→ BRIEF: Only the lines of the data holding the string "pixels" need to be returned.

→ RECORDED DATA:
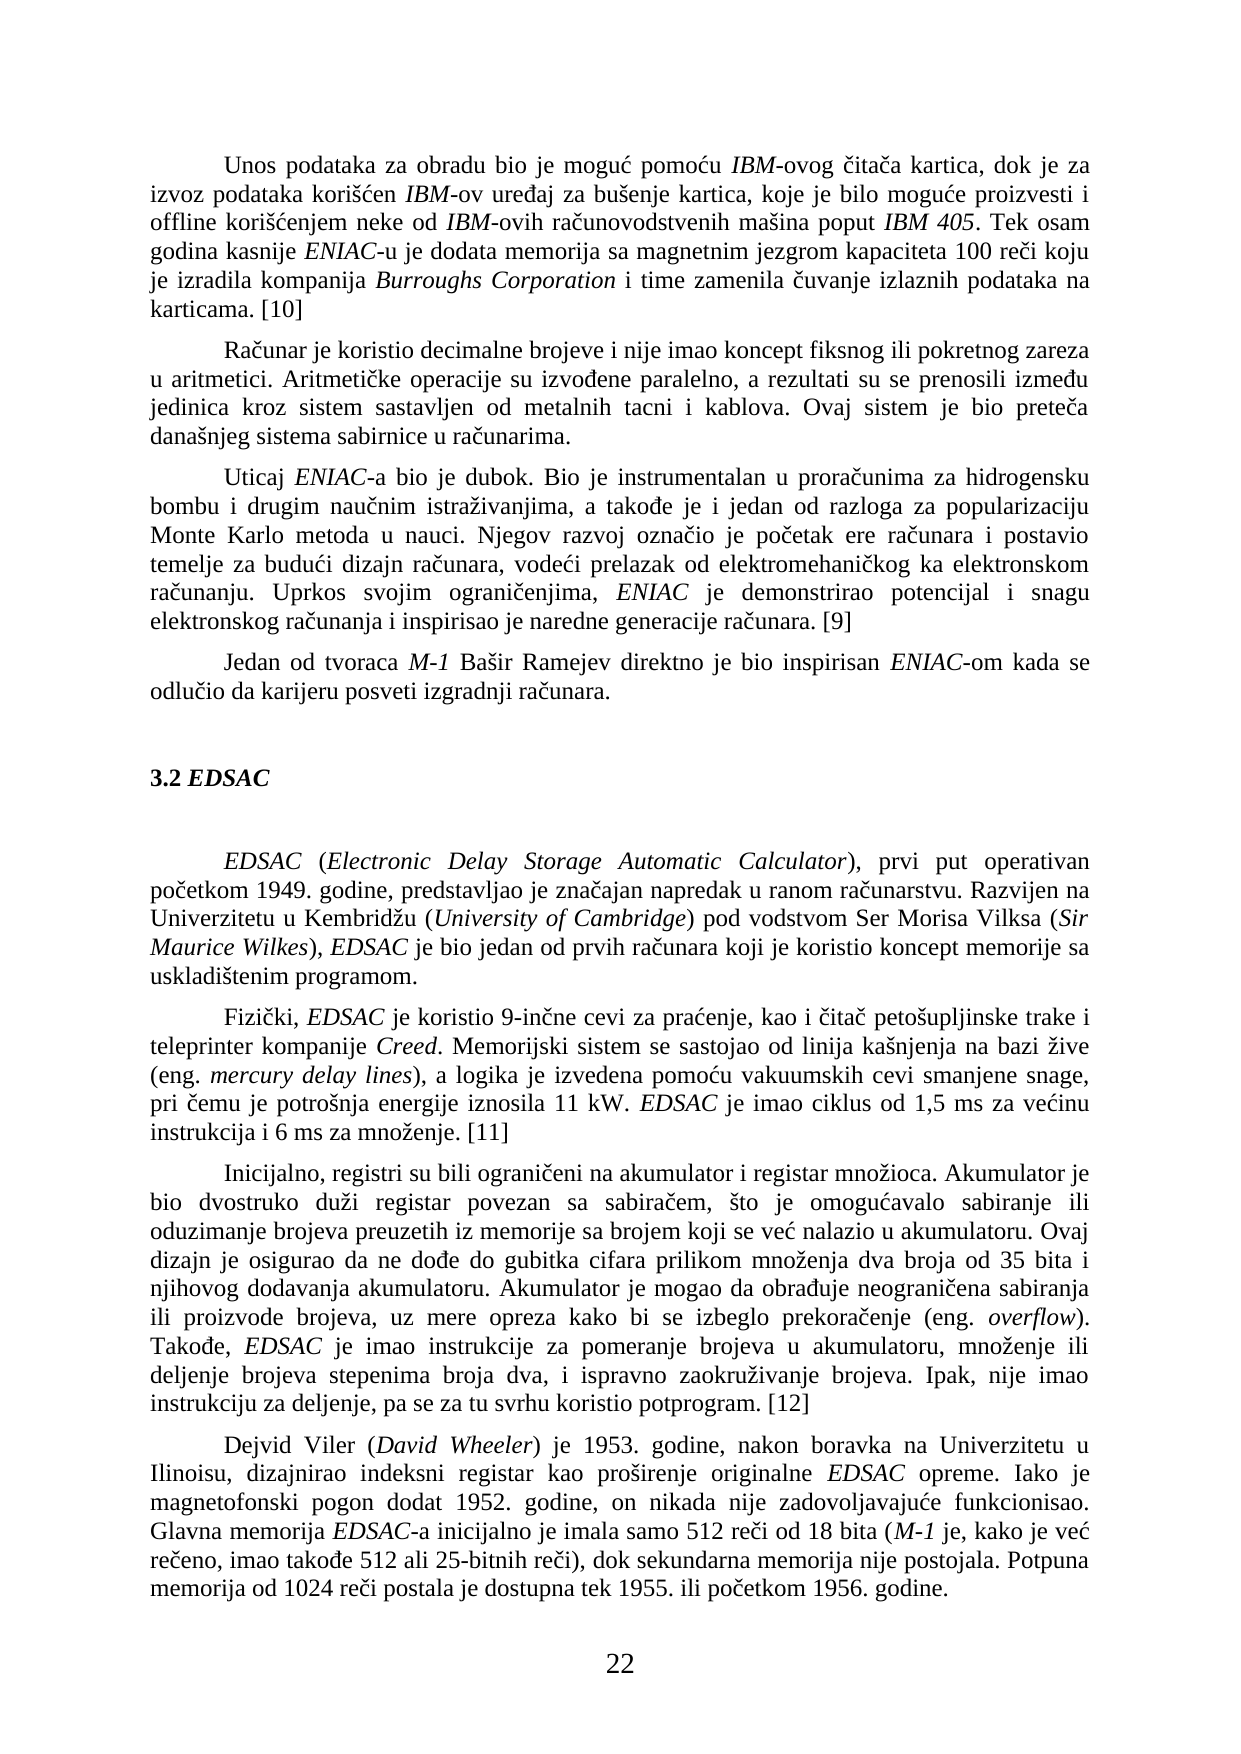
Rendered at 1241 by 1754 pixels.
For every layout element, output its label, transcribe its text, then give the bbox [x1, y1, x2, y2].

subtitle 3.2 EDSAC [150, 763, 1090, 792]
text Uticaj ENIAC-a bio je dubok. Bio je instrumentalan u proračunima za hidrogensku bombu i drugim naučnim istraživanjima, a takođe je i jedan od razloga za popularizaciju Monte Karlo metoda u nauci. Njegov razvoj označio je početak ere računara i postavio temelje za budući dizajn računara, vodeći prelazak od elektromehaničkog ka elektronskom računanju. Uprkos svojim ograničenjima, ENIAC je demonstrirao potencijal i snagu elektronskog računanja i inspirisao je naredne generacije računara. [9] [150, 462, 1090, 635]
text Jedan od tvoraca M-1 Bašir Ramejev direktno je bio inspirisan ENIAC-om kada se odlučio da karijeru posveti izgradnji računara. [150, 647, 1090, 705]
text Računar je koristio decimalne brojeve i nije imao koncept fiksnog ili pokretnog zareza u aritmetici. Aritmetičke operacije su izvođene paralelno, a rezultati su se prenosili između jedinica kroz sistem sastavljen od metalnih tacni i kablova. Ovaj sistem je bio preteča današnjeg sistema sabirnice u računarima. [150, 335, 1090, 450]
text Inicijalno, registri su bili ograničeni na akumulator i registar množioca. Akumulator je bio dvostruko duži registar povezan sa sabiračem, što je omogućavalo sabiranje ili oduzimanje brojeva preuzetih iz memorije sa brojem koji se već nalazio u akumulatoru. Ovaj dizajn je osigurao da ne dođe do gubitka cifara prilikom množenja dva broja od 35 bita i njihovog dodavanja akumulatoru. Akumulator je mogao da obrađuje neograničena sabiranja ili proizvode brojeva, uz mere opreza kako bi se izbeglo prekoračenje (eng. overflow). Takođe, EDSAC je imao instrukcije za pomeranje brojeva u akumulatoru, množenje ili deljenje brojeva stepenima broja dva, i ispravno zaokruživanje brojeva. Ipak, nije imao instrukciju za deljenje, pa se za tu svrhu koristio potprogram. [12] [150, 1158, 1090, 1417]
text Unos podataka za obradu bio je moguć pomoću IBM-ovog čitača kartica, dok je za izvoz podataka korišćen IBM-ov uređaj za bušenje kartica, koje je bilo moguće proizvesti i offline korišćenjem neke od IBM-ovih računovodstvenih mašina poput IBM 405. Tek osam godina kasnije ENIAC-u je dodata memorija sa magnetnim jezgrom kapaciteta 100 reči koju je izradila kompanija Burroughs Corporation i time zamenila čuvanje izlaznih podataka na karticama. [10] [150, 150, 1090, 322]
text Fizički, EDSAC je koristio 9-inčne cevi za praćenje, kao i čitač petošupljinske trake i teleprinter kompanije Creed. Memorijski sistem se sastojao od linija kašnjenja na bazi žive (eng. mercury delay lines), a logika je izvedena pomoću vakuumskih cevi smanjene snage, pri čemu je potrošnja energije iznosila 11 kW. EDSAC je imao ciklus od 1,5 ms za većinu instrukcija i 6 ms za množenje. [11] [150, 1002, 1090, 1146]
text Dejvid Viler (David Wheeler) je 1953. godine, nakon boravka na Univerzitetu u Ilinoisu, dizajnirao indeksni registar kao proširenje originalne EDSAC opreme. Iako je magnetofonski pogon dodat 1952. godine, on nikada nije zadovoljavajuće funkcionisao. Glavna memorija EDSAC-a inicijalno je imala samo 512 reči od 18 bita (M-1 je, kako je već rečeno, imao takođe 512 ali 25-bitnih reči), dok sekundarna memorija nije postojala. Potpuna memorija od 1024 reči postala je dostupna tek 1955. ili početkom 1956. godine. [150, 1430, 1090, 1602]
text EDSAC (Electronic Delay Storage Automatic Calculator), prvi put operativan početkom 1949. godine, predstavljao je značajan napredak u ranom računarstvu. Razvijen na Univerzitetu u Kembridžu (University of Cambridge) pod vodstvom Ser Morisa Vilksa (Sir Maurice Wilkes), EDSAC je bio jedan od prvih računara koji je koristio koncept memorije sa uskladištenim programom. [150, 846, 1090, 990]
---
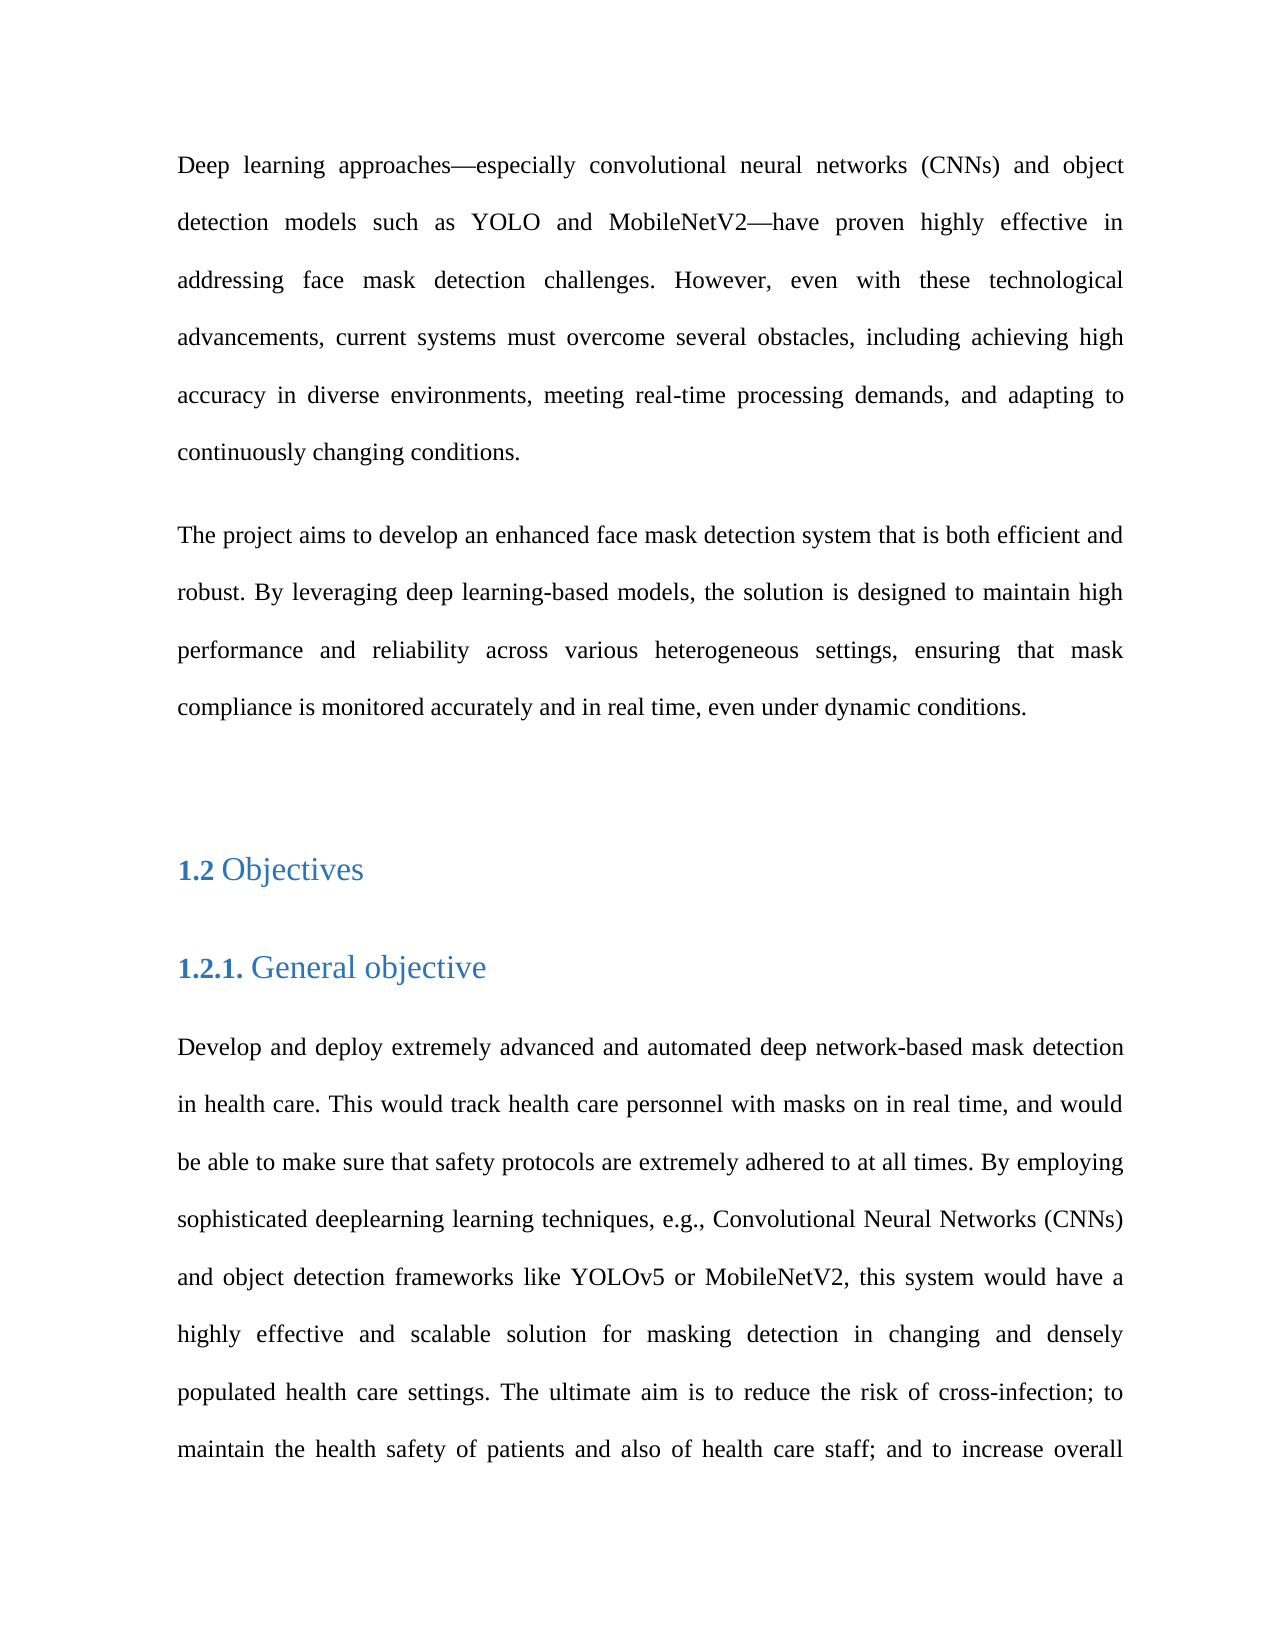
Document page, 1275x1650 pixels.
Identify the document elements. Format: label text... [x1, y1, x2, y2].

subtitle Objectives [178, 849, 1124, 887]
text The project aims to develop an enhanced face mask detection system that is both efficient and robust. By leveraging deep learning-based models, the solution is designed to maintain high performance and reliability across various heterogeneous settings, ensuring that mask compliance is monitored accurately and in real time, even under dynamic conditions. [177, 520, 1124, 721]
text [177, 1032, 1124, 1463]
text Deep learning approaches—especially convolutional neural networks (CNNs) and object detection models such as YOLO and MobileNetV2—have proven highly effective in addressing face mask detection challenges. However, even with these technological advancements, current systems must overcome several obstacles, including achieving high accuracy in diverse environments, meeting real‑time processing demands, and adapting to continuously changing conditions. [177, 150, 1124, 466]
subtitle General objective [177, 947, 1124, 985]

→ RESPONSE:
Rendered at 1241 by 1754 pixels.
Document page, 1275x1650 pixels.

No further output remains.